Thank you for your help, using sent by you format statement solved the problem, all works fine. And yes we are using mgpp indexer.
 
 
Once again thank you very much.
 
 
Best regards
 
Marcin Malik, University of Podlasie Main Library, Poland
 
 
----- Original Message -----
From: xiao
Sent: Friday, June 01, 2007 11:48 AM
Subject: Re: [greenstone-users] PDF full text file and additional HTML abstract(metadata) file



On 5/31/07, Marcin Malik <maliczek1@tlen.pl> wrote:

 

I'm preparing Greenstone database of PHD thesis from our university. Full text of thesis are in PDF format and I use Unknown Plug because I don't want to convert files to HTML. But I would like to have apart from Full text PDF file also displayed additional  HTML file with just bibliographic data, abstract and author's keywords all those displayed from metadata.
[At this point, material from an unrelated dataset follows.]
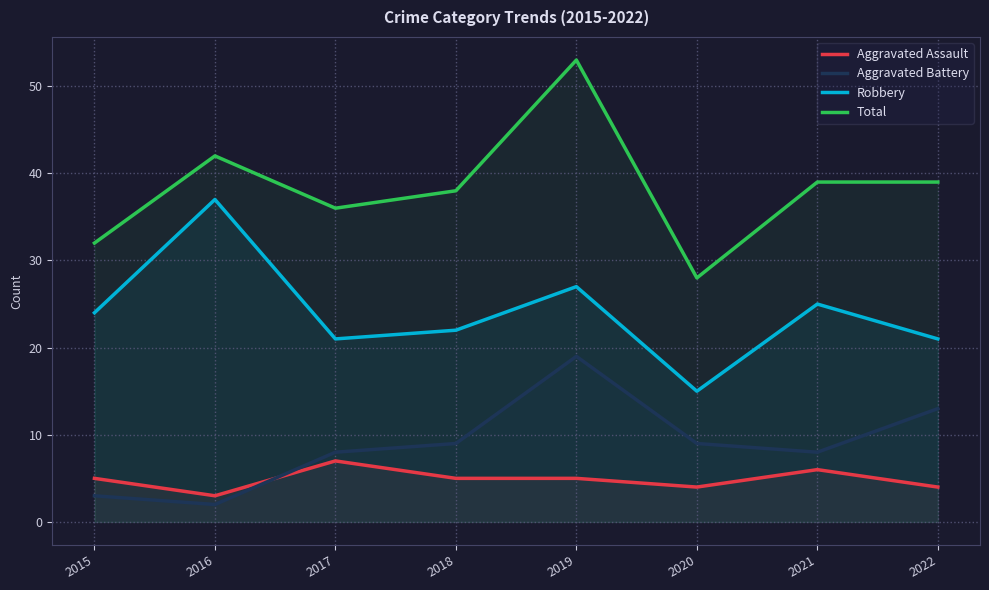

What value does the Robbery series have at 2021, to the nearest 10?

20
I can create that file and it is shown besides Full Text PDF file, only problem is that in HTML file which displays abstract and keywords from metadata  I have "this document has no text" text that I don't want to see and I don't know how to hide it. I know that this text shows up because I don't use PDF plug but i can't hide this text because command {If}{[Text] ne 'This document has no text. ',[Text]}in the DocumentText format statement doesn't work at all.


 

And this is an example of  those HTML(metadata) files:

 

------------------------------------------------------------------------------------------------------------

This document has no text.

TITLE: Funkcje osoki aloesowatej (Stratiotes aloides L.) w ekosystemie starorzecza Bugu : rozprawa doktorska / Małgorzata Strzałek ; Akademia Podlaska. Wydział Rolniczy. - 2006. - Promotor: dr hab. Lech Kufel

KYEWORDS: Bug (rzeka); ekosystem

 

 

Best Regards

 

Marcin Malik, University of Podlasie, Poland


_______________________________________________
greenstone-users mailing list
greenstone-users@list.scms.waikato.ac.nz
https://list.scms.waikato.ac.nz/mailman/listinfo/greenstone-users


Hello Marcin,

The reason why the statement {If}{[Text] ne 'This document has no text. ',[Text]} doesn't work is that, the content of [Text] does not only contain the words inside the quote. If you view the source of the web page which displays 'This document has no text. ', you'll see there are tags around the sentence: <Doc> ... </Doc>. You built your collection using the mgpp indexer (right?). MGPP indexer builds indexes based on <Doc> blocks, while mg does not. The statement in question works with mg, but not with mgpp. One way to get around the problem is to condition the statement on a real piece of metadata. Specific to your situation, since you used the unknown plugin to process the pdf files, the following can be used:
{If}{[Plugin] ne 'UnknownPlug',[Text]}

Best
xiao

--
Greenstone Digital Library
New Zealand